● About this exercise
Transcribe exactly, and only, the lines running from the one with "left_click(382, 128)" to the end of the entries below, both included, without any pictures.

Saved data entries
*** Begin section ***

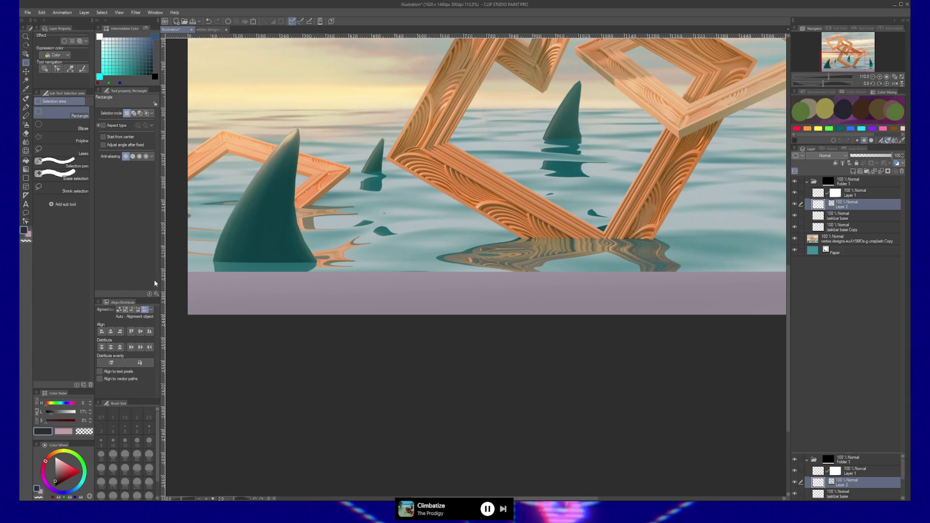
left_click(52, 140)
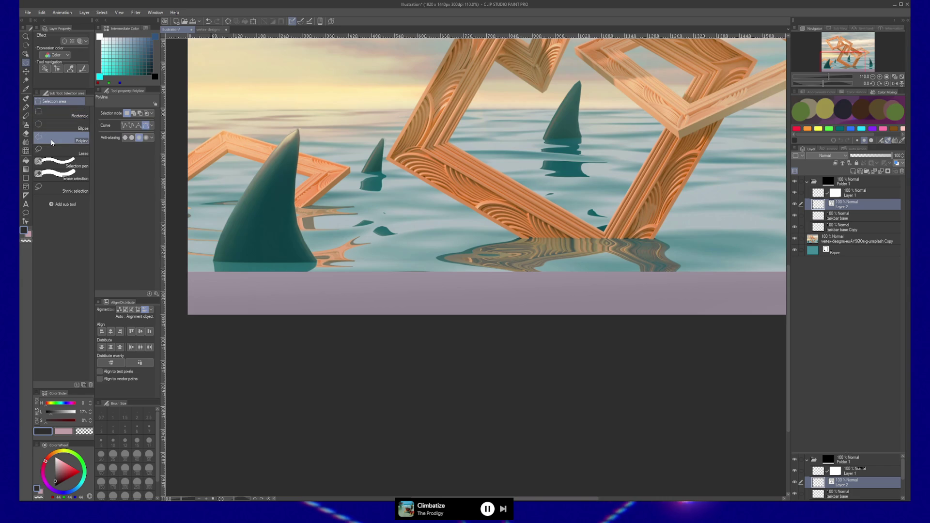
left_click(125, 126)
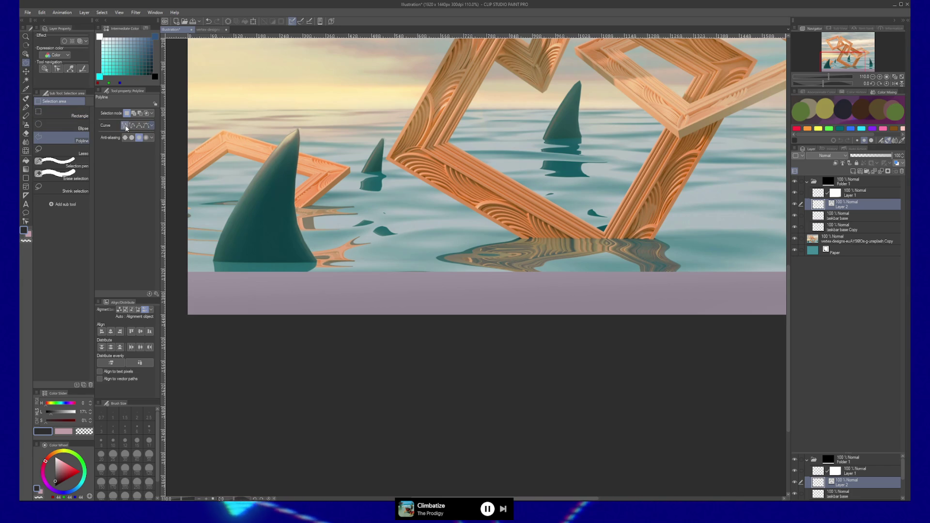
left_click(279, 271)
left_click(397, 310)
left_click(424, 190)
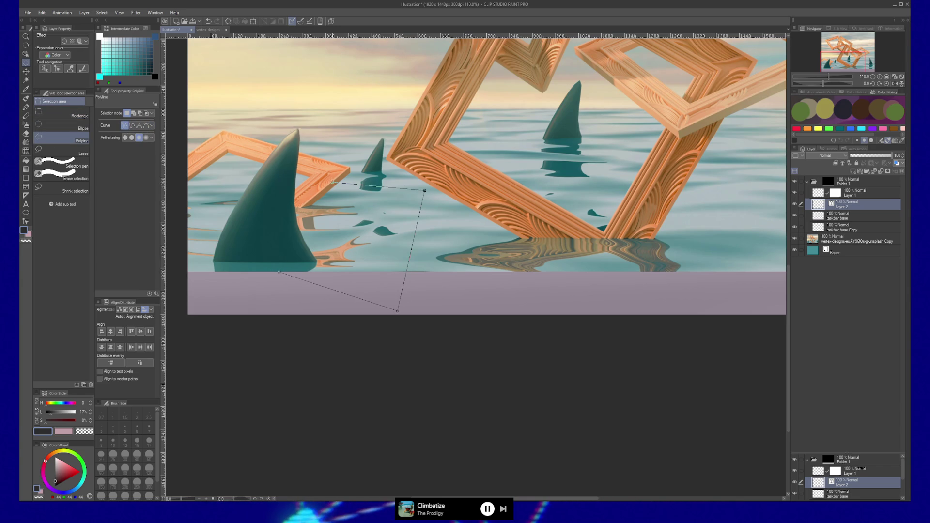
left_click(332, 183)
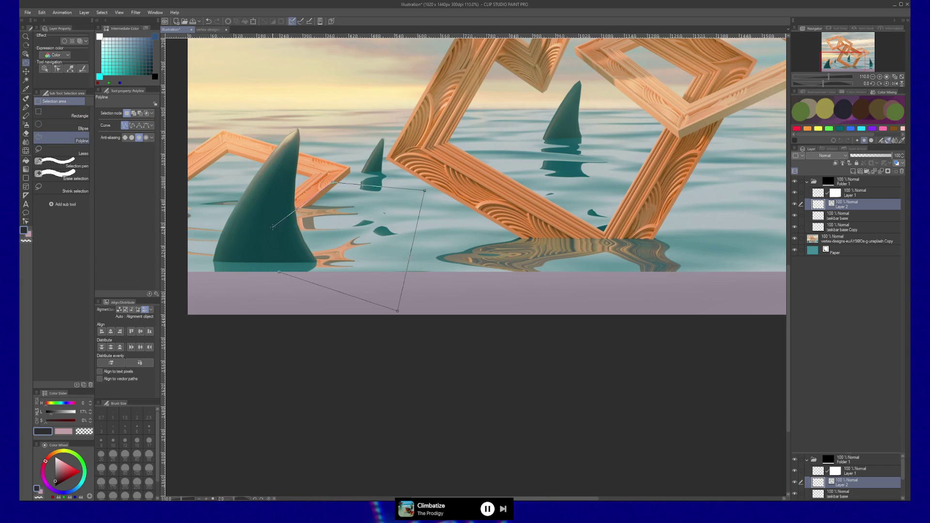
Set a curve mode, zoom to 150%, and trace from the strip's left edge around its rounded bottom-left corner.
left_click(134, 126)
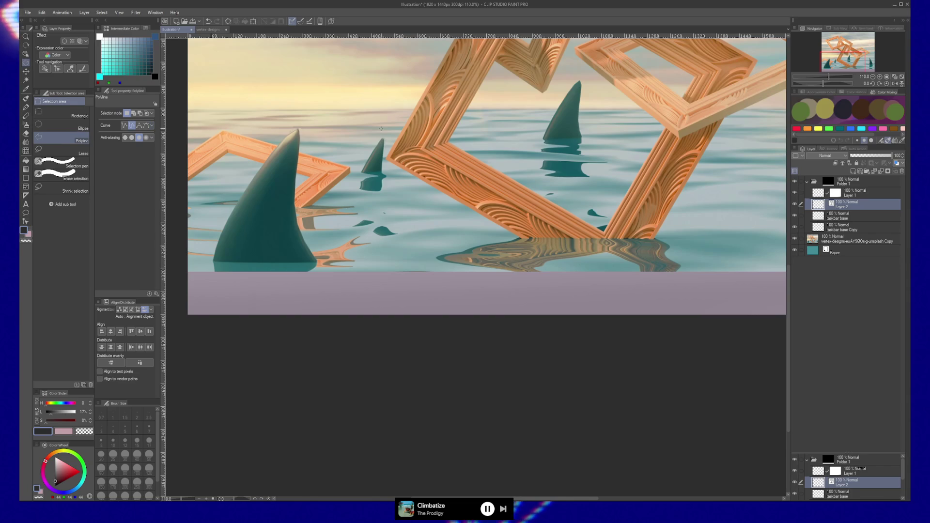
left_click(382, 128)
left_click(493, 137)
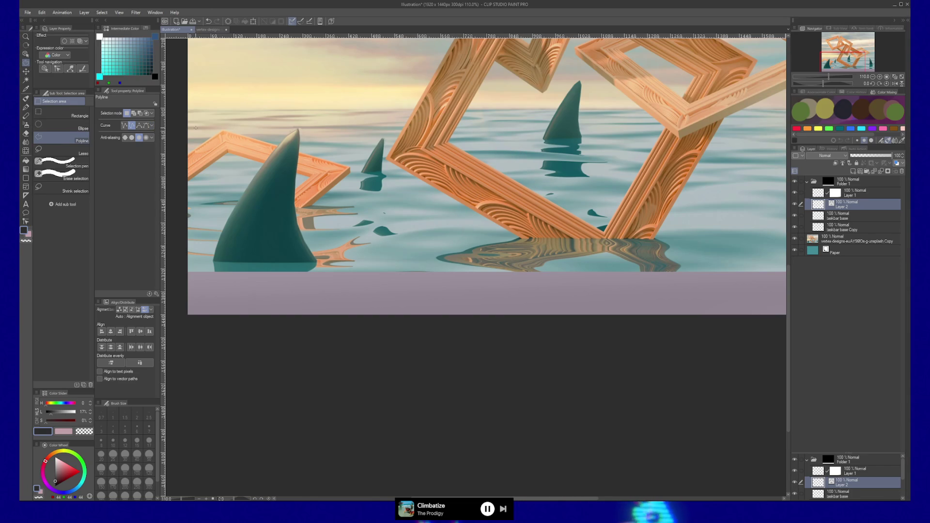
left_click(145, 126)
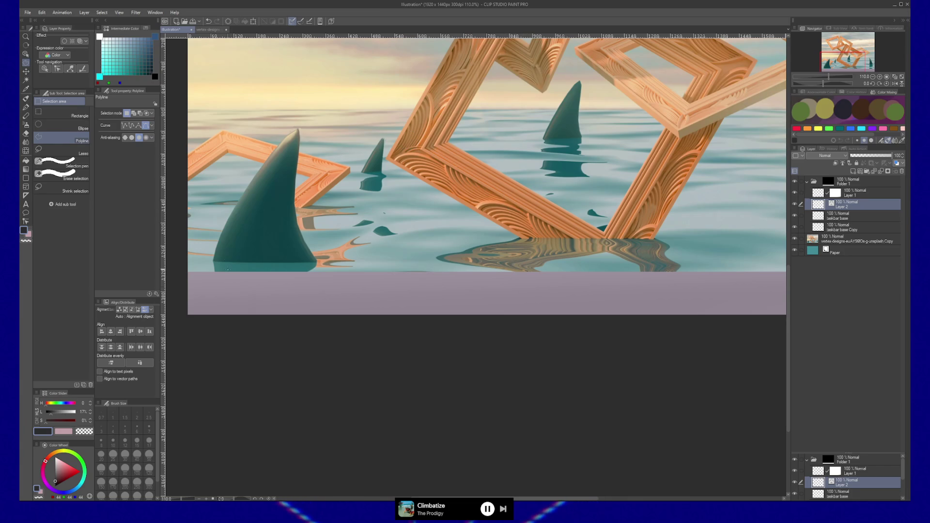
scroll(227, 268, "up", 3)
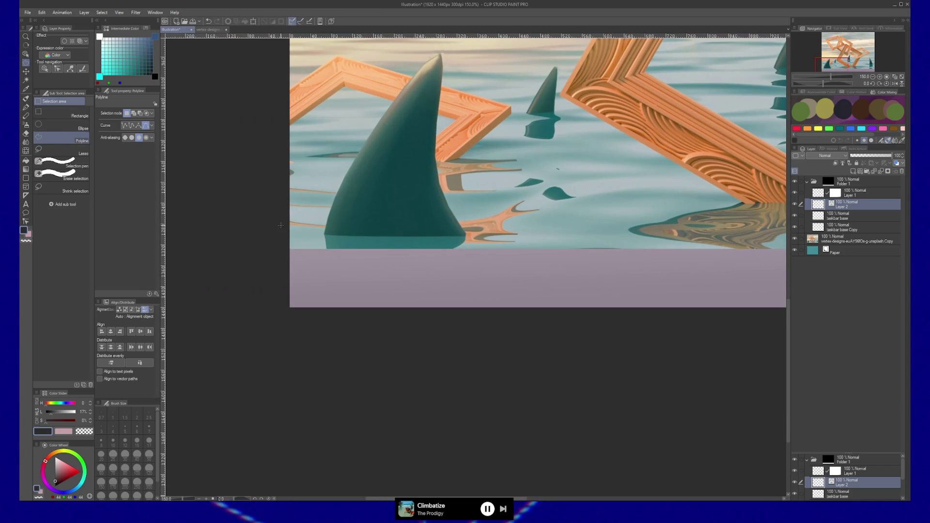
left_click(289, 249)
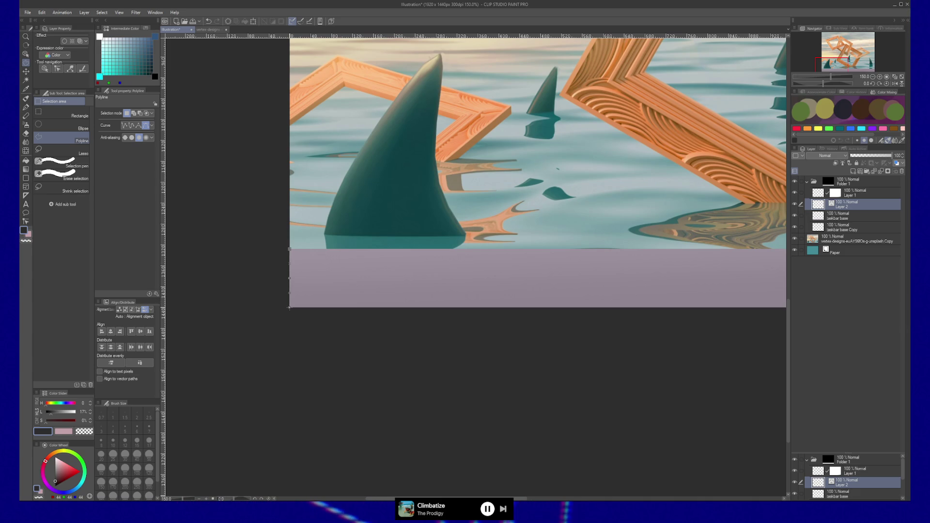
left_click(289, 307)
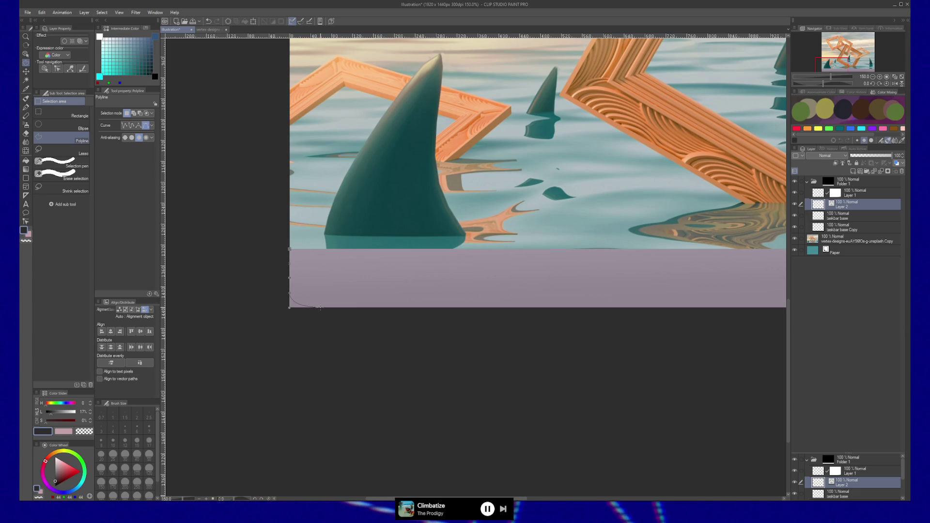
left_click(319, 307)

*** End section ***

● Result of the exercise
left_click(382, 128)
left_click(493, 137)
left_click(145, 126)
scroll(227, 268, "up", 3)
left_click(289, 249)
left_click(289, 307)
left_click(319, 307)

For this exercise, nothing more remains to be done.